Teknolojinin süregelen o çok hızlı gelişimini hep birlikte izliyoruz. Peki, izlemeye devam etmek yerine, bu teknoloji ile iç içelik ve kendin yap mantığını birleştirip herkesi mutlu edecek bir geleceğin mümkün olduğundan bahsedebilir miyiz? Bugünün zekalarını geleceğe doğru şekillenen yöntemlerle üretmeye teşvik ettiğimizde her şey anlam kazanıyor.
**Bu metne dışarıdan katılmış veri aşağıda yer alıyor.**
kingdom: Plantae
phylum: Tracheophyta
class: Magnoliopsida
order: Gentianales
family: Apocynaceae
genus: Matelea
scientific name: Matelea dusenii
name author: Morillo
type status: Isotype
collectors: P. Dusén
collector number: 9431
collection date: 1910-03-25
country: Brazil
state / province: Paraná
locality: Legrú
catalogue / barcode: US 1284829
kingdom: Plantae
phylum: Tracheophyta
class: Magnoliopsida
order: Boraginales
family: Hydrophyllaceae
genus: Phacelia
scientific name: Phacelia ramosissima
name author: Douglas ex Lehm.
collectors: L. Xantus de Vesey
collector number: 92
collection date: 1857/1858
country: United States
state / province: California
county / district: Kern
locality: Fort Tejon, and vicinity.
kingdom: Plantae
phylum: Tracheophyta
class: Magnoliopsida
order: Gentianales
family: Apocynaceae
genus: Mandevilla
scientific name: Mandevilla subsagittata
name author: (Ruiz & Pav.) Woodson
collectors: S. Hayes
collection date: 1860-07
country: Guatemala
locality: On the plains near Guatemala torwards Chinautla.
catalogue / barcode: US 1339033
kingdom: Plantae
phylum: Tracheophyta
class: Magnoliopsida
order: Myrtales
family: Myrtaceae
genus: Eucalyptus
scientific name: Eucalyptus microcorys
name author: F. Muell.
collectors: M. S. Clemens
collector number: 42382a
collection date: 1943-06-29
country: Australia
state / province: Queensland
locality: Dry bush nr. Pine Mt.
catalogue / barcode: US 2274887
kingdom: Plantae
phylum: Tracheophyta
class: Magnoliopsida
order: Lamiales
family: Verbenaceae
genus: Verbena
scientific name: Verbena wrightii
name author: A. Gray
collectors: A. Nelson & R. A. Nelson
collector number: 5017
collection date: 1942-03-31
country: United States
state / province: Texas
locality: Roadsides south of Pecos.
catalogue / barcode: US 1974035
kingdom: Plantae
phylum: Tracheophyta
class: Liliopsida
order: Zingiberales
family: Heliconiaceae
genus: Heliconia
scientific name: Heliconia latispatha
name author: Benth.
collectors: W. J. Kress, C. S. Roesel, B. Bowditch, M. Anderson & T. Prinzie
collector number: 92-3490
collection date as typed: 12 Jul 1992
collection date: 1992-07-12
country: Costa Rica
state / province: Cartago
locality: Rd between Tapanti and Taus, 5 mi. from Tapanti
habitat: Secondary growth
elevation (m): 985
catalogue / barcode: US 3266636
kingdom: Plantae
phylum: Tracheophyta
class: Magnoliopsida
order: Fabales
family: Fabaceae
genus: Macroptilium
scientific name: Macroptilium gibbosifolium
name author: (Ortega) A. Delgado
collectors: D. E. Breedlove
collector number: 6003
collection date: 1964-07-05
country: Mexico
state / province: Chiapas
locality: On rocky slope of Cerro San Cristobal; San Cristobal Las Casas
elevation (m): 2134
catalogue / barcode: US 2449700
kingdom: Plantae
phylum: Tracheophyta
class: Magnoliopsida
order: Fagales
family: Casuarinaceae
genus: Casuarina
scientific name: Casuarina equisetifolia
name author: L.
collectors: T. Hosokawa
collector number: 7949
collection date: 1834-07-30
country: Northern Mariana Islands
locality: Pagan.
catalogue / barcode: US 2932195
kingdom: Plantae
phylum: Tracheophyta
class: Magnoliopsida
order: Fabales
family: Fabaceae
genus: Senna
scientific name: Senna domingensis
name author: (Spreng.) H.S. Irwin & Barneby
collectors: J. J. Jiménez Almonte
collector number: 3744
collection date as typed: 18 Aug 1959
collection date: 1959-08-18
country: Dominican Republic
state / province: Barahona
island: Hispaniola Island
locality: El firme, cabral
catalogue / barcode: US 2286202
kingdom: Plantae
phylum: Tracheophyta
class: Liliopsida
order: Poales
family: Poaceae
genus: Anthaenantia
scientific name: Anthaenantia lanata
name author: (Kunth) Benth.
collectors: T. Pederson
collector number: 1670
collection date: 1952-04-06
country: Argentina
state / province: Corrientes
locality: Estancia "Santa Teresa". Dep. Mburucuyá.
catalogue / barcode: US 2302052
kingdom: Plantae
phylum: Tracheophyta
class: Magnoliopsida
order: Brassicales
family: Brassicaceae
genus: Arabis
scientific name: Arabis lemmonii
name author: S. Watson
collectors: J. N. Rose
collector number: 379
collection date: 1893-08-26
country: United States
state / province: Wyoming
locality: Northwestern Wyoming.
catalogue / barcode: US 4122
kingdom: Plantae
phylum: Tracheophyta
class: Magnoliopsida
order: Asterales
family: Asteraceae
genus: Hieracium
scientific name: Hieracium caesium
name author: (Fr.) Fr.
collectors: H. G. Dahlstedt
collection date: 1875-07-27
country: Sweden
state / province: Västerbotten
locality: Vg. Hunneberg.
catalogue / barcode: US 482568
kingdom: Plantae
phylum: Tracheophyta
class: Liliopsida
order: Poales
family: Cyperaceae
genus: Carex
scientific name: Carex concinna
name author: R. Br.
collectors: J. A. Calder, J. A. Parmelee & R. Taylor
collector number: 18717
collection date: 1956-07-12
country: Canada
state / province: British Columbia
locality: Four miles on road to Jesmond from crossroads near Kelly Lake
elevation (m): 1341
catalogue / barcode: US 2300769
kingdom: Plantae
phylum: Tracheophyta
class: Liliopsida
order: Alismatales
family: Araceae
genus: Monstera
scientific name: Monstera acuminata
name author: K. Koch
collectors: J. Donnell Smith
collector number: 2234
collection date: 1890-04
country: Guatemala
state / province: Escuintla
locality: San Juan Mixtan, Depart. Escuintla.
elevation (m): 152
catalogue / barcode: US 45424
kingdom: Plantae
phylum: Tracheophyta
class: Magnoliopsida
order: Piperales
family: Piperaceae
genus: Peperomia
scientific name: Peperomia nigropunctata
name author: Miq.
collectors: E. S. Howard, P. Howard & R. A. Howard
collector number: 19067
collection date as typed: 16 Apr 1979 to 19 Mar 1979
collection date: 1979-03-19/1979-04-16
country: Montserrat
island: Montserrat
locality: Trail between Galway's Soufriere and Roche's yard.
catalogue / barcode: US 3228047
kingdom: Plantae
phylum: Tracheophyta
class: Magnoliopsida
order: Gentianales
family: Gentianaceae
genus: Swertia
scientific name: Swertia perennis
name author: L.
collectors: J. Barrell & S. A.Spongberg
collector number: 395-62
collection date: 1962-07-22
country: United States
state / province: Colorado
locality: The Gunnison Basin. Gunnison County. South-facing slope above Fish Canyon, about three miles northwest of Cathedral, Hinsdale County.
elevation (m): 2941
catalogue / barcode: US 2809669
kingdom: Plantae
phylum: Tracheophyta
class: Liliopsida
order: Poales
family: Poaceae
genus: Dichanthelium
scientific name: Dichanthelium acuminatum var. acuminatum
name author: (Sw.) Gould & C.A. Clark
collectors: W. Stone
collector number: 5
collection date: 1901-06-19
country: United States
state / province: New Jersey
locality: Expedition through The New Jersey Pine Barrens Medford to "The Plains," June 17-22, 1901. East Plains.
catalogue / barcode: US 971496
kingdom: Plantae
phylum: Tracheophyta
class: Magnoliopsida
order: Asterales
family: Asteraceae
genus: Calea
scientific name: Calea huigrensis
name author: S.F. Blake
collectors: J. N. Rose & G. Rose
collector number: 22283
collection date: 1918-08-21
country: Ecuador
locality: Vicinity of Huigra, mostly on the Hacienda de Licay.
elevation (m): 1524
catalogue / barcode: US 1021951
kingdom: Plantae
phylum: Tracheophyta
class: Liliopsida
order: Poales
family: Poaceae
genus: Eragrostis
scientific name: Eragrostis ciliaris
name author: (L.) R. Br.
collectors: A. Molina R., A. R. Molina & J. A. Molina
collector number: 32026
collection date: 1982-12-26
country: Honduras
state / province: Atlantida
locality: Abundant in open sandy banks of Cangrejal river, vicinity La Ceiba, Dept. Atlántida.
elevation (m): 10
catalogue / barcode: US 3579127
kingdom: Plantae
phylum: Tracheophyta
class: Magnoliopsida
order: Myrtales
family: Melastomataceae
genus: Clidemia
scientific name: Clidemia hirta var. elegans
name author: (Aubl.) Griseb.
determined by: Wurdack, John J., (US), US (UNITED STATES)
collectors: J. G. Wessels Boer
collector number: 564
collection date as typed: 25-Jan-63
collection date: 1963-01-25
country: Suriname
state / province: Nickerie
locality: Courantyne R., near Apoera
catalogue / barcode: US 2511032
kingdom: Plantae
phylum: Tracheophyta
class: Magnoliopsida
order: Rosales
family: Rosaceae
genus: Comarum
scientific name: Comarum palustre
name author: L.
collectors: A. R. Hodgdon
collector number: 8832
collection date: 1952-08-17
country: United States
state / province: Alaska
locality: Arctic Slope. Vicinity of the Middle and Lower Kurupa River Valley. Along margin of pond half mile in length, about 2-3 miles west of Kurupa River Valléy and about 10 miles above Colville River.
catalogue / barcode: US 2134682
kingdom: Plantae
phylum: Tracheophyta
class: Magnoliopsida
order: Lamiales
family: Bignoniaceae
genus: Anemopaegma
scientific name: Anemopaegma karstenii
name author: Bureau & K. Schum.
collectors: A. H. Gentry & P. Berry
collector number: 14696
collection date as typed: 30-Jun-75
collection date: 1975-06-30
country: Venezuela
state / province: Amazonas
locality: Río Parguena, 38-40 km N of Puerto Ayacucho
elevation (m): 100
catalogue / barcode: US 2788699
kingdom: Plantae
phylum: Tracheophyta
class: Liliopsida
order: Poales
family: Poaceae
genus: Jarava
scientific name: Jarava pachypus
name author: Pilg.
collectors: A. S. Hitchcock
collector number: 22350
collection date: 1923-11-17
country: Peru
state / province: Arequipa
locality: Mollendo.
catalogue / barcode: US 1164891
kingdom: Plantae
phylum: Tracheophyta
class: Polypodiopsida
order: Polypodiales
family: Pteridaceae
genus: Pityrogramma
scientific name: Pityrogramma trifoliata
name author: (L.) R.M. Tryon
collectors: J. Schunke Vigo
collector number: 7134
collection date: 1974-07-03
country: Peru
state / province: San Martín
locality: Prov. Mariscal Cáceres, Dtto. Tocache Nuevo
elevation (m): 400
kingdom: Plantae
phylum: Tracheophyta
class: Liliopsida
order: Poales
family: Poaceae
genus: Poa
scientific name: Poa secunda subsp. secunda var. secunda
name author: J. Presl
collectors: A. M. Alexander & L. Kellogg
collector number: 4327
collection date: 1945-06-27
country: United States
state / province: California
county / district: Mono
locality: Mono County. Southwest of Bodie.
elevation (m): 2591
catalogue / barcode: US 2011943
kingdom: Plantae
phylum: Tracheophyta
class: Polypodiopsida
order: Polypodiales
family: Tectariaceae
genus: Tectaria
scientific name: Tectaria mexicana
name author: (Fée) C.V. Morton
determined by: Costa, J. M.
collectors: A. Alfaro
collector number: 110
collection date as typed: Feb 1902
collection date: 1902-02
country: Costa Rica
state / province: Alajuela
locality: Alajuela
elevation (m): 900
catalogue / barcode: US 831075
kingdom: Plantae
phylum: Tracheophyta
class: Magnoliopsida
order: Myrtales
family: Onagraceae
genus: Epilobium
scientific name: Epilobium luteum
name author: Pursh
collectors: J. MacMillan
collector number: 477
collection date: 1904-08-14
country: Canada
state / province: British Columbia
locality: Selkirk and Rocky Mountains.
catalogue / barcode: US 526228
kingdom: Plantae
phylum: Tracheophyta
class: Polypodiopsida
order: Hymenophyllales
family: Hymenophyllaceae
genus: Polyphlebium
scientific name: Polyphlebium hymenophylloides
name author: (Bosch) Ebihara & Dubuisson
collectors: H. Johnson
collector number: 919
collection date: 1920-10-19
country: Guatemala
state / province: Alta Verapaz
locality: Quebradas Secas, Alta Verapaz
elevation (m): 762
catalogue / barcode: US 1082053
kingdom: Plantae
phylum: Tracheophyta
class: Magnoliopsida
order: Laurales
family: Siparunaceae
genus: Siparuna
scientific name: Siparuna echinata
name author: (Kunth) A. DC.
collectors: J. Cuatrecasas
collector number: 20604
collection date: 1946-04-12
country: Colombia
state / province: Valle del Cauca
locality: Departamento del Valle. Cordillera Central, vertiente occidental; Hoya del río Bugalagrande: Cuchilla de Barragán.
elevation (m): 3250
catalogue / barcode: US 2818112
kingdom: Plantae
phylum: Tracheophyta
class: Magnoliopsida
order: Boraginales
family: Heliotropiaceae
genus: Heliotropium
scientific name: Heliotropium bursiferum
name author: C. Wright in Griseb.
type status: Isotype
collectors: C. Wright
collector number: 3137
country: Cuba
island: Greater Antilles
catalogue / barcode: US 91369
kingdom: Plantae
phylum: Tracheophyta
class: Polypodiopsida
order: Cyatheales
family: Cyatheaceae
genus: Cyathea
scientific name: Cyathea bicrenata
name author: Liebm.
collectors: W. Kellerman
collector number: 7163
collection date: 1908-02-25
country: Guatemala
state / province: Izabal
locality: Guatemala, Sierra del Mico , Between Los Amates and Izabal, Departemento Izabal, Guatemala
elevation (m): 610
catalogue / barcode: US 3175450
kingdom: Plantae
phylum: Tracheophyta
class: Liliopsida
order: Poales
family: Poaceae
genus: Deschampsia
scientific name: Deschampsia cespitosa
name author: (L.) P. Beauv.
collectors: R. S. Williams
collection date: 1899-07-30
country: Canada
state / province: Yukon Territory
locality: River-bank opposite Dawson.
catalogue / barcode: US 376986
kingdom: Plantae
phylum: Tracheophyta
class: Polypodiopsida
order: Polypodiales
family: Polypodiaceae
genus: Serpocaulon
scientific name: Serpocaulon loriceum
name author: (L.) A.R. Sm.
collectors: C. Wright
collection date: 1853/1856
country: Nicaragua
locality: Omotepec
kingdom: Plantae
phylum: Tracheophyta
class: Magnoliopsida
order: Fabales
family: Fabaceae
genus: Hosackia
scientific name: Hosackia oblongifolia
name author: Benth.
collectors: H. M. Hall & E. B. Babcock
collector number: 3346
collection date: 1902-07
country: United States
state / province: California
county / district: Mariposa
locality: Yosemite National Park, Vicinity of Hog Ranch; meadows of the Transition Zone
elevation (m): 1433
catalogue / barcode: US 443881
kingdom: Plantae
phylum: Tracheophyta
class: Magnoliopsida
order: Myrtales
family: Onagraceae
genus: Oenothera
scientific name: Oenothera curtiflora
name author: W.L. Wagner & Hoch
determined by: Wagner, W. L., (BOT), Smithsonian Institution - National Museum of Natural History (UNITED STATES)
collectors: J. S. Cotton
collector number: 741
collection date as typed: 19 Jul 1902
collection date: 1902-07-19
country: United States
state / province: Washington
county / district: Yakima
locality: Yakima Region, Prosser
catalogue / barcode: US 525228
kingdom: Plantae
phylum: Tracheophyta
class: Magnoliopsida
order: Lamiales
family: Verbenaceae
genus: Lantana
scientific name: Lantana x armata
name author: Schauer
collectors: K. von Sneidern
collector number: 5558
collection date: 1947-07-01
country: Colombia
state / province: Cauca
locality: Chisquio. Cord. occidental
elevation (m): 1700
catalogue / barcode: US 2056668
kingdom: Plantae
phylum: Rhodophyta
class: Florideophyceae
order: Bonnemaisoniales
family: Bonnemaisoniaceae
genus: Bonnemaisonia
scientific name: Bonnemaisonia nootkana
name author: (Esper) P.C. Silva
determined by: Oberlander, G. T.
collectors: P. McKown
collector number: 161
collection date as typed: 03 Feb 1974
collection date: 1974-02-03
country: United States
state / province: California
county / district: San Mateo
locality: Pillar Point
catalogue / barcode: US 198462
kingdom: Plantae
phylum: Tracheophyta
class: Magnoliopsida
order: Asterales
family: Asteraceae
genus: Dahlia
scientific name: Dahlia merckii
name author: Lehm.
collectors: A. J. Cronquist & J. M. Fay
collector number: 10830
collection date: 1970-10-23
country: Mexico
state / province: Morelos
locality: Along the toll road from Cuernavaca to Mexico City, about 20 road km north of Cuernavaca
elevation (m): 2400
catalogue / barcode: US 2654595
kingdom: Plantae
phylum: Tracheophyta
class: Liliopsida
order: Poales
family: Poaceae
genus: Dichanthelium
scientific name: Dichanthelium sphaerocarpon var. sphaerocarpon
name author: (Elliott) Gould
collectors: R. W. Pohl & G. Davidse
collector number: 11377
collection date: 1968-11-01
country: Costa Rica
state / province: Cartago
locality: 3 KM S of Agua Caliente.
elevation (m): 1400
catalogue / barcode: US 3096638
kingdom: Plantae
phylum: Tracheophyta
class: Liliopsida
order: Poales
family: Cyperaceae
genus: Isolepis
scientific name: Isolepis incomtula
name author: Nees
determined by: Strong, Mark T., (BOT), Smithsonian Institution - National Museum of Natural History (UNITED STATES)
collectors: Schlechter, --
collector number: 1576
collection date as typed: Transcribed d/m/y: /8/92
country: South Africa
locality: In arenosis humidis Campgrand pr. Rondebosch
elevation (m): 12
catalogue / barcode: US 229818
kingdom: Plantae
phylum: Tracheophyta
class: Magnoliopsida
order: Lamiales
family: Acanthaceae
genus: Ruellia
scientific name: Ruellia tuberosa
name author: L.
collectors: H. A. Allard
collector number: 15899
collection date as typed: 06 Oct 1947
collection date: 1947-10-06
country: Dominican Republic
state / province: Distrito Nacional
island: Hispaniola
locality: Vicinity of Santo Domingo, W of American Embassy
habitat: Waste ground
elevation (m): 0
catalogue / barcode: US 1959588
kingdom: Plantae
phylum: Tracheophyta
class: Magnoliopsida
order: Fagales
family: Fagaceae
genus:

Düşünerek, hayal edip tasarlayarak hayata geçirmek tüm maker’ları özel kıldığı gibi onları insanlığa faydalı, dünya için çabalayan bireyler haline getiriyor. Yani, yaşamı birinci elden deneyimleyip karşılaşılan sorun ve pürüzleri yenilikçi tavır ile bir şeyler icat ederek çözmeye çalışan aktif bireylerden bir toplum oluşuyor. Bu bireyler ise maker atölyelerinde bir araya geliyor.
Öğrendikçe ardında buluş bırakan sürekli verimlilik
Şu bir gerçek ki bizler mutlaka maker doğuyoruz; ama yanlış alanlarda, tek tarafa bakan bir eğitim anlayışı ile görsel-uzaysal zekayı göz ardı ederek bu özelliğimizi törpülüyoruz. Yaratmayı, malzemeyi kullanmayı, dokunarak kavramayı ve tasarlamayı zorlaştırıyoruz; oysaki güzel dünya için ortak bir çaba, rekabetin tükettiği bünyelerimiz için paylaşım ruhunu yaşatarak nefes alan mekanlar, baştan sona ezberlenen ve tekrardan oluşan kağıt üstü formüller yerine daha dinamik, deneyimin esas olduğu bir öğrenme bizlere yeterli.
Denedikçe ardında mutlaka işe yarar bir şeyler ortaya çıkaran bir sistem bireysel katkı ile toplumu/topluluğu güçlendirmeyi kolayca başardığı için de vazgeçilemez.
Maker’lar için alan yaratmak şart
Malzemeyi alet kullanımı ve teknoloji ile harmanlamak evlerimizde kolayca erişilebilir değiller ve hepimiz geniş alanlara sahip olamayabiliyoruz. Belli şeyleri mutfakta üretmek yetebiliyorken zihnimizde tasarladığımız her şeyi mutfak sınırlarında kısıtlı alet ile gerçekleştiremiyoruz. Hayata geçmeye hazır binlerce birikmiş fikir için uygun bir mekan, fikir her ne inovasyon konusunu kapsıyorsa madde, malzeme, yazılım, 3D yazıcı vb. şeylerin tedariği, yaratmaya uygun imkanların sağlanması gerekiyor. Ve ardından da yenilikçi ürünün somut dünyaya merhaba demesi için maker atölyeleri bir hayli mühim.
Bu atölyeler üretmek, paylaşmak, zor olanı çalışılabilir bir alanda mümkün kılmak adına da önem arz ediyor. Bir buluşun fikir aşamasında iki kişinin fikri tartışması, beyin fırtınası yapmak, üretkenliği etkili derecede arttırdığından dolayı bir atölyede grup halinde çalışmanın da tasarım yeteneğinin gelişimi, sosyal yetilerin büyüdüğü sağlıklı iletişim alanlarının oluşumu gibi olumlu katkıları uzun vadede gözlenecektir.